“Nas” tartışmalarına yeni bir katkı: Peygamberimiz (s.a.s) diyor ki; ALLAH’IN HÜKMÜYLE HÜKÜM VERME! KENDİ HÜKMÜNÜ VER!

Nasları kendimize göre anlayıp uyguladığımızda hiç hata yapmaz mıyız? Nas varsa, biz hep haklı mıyız, hep doğru muyuz?
Burada unuttuğumuz bir şey var.  Anlayan ve uygulayan aciz ve kusurlu bir insandır. Daha önceki yazılarda “nas” kavramının nasıl anlaşılması gerektiği hususunda bazı bilgilere yer vermiştik. Şimdi ise bir hadis-i şerifi aktararak, meselenin daha iyi anlaşılmasına katkıda bulunmaya çalışalım.

Peygamberimizin (s.a.s), savaşa gidecek bir ordunun veya küçük bir birliğin başına komutan tayin ettiği zaman, o komutana ve ordudaki Müslümanlara nasihatlerde bulunduğu ve Allah’tan (c.c.) korkmalarını tavsiye ettiği bilinmektedir.
O nasihatlerden biri şöyledir:

Bir kaleyi kuşatıp da oranın ahalisi senden Allah ve resulü adına antlaşma yapmanızı isterse bunu kabul etme! Kendin ve arkadaşların adına antlaşma yap! Zira kendinin veya arkadaşlarının taahhüdünü ihlâl etmen Allah ve resulünün taahhüdünü ihlâl etmenden ehvendir (zararı daha azdır). Yine, bir kaleyi kuşatıp da oranın ahalisi senden kendileri hakkında Allah’ın hükmünü vermeni isterlerse, sakın onlar hakkında Allah’ın hükmünü verme! Kendi hükmünü ver! Çünkü Allah'ın onlar hakkındaki hükmüne isabet edip etmeyeceğini bilemezsin." (Müslim, “Cihâd”, 3. Ayrıca bkz. Tirmizi, “Siyer”, 48; “Diyet”, 14; Ebu Davud, “Cihad” 90)

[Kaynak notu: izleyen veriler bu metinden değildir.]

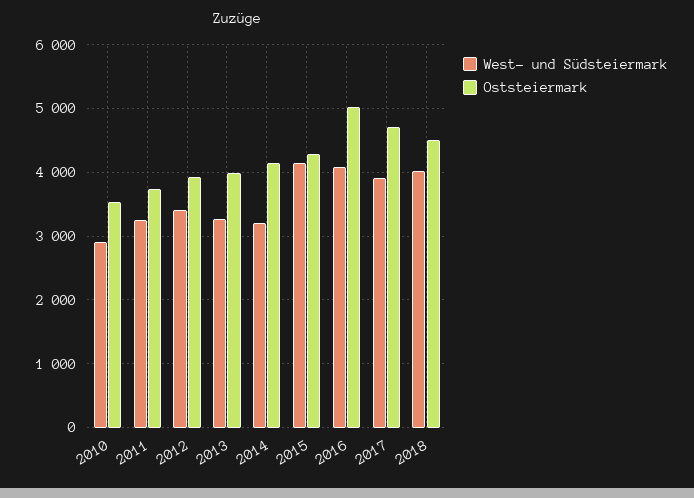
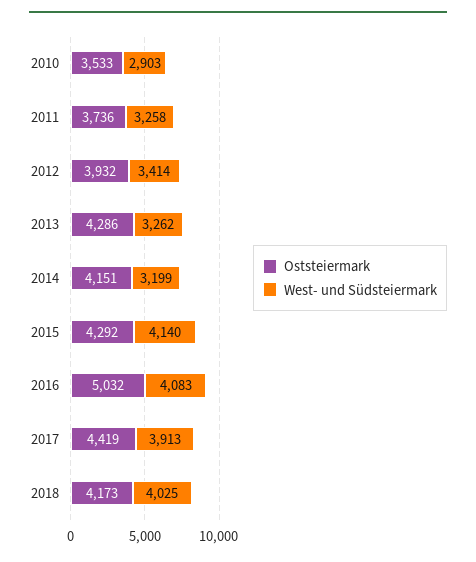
Oststeiermark, 2013: 4000 -> 4286
Oststeiermark, 2017: 4700 -> 4419
Oststeiermark, 2018: 4500 -> 4173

Hadisteki “… sakın onlar hakkında Allah’ın hükmünü verme! Kendi hükmünü ver!” ifadesini duyunca, sanırım, bazıları hayal kırıklığına uğradılar. Ve korkarım ki Peygamberimizi bile Allah’ın hükmünü uygulamamaya teşvik etmekle ve nassa karşı gelmekle suçlayacaklar.

Tavsiyem odur ki, dinî söylemde bulunanlar, öncelikle nas nedir, ictihad ve re’y nedir, dinî hükümleri uygulamada insanın rolü ve sorumluluğu nedir, bu konularda sağlıklı bir düşünceye sahip olsunlar.

Kısacası, Allah’ın hükmüyle hükmetmek, başka bir deyişle, nassı uygulamak iddiası tek başına bir meziyete sahip değildir. Dinî ilimlerin usul ve metodojisinden mahrum kalınırsa, tarihte Allah'ın hükmüyle hükmetme iddiasıyla ortaya çıkıp dünyayı zindana çevirenlerin hatalarına düşülmüş olur. Hariciler, Haşhaşiler, günümüzdeki din istismarcısı radikal örgütler... hep bu yanlıştan beslenmişlerdir.
Asıl meziyet ve maharet, bir beşer olan insanı Allah yerine koymadan, dinî ilkeleri hayata tatbik edebilme noktasında mütevazı bir duruşa sahip olabilmek, kusurlu ve aciz bir varlık olduğumuzu idrak edebilmektir. Aynen yukarıdaki hadiste ifade edildiği gibi.